BEGIN

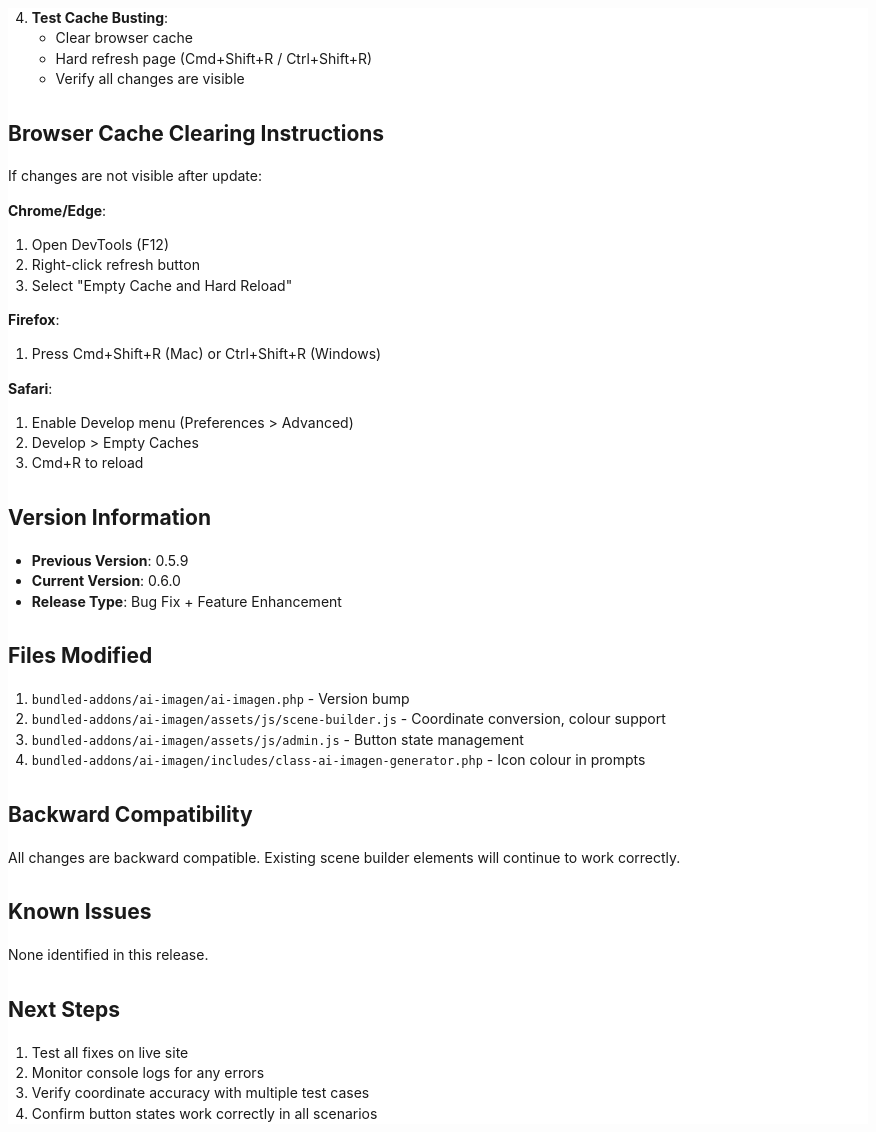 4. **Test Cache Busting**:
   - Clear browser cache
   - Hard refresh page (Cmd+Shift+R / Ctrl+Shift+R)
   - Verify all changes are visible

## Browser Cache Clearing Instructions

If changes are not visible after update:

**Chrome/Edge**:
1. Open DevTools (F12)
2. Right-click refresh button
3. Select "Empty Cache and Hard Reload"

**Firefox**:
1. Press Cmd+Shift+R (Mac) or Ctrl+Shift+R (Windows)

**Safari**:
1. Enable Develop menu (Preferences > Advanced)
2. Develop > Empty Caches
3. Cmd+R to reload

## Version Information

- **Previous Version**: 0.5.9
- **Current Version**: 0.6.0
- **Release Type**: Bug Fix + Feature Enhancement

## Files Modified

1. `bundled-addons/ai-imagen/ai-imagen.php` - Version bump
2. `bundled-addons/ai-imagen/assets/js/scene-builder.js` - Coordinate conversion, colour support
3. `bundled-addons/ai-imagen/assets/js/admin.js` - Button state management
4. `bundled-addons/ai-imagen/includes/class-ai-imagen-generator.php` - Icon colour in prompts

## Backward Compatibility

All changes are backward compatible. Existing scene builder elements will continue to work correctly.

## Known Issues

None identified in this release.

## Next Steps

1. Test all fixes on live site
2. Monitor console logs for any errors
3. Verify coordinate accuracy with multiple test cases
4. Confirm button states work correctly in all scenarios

END

■ Problem to solve ■
Write out the listing again word for word, but without its pictures.

■ Output below ■
 4. **Test Cache Busting**:
   - Clear browser cache
   - Hard refresh page (Cmd+Shift+R / Ctrl+Shift+R)
   - Verify all changes are visible

## Browser Cache Clearing Instructions

If changes are not visible after update:

**Chrome/Edge**:
1. Open DevTools (F12)
2. Right-click refresh button
3. Select "Empty Cache and Hard Reload"

**Firefox**:
1. Press Cmd+Shift+R (Mac) or Ctrl+Shift+R (Windows)

**Safari**:
1. Enable Develop menu (Preferences > Advanced)
2. Develop > Empty Caches
3. Cmd+R to reload

## Version Information

- **Previous Version**: 0.5.9
- **Current Version**: 0.6.0
- **Release Type**: Bug Fix + Feature Enhancement

## Files Modified

1. `bundled-addons/ai-imagen/ai-imagen.php` - Version bump
2. `bundled-addons/ai-imagen/assets/js/scene-builder.js` - Coordinate conversion, colour support
3. `bundled-addons/ai-imagen/assets/js/admin.js` - Button state management
4. `bundled-addons/ai-imagen/includes/class-ai-imagen-generator.php` - Icon colour in prompts

## Backward Compatibility

All changes are backward compatible. Existing scene builder elements will continue to work correctly.

## Known Issues

None identified in this release.

## Next Steps

1. Test all fixes on live site
2. Monitor console logs for any errors
3. Verify coordinate accuracy with multiple test cases
4. Confirm button states work correctly in all scenarios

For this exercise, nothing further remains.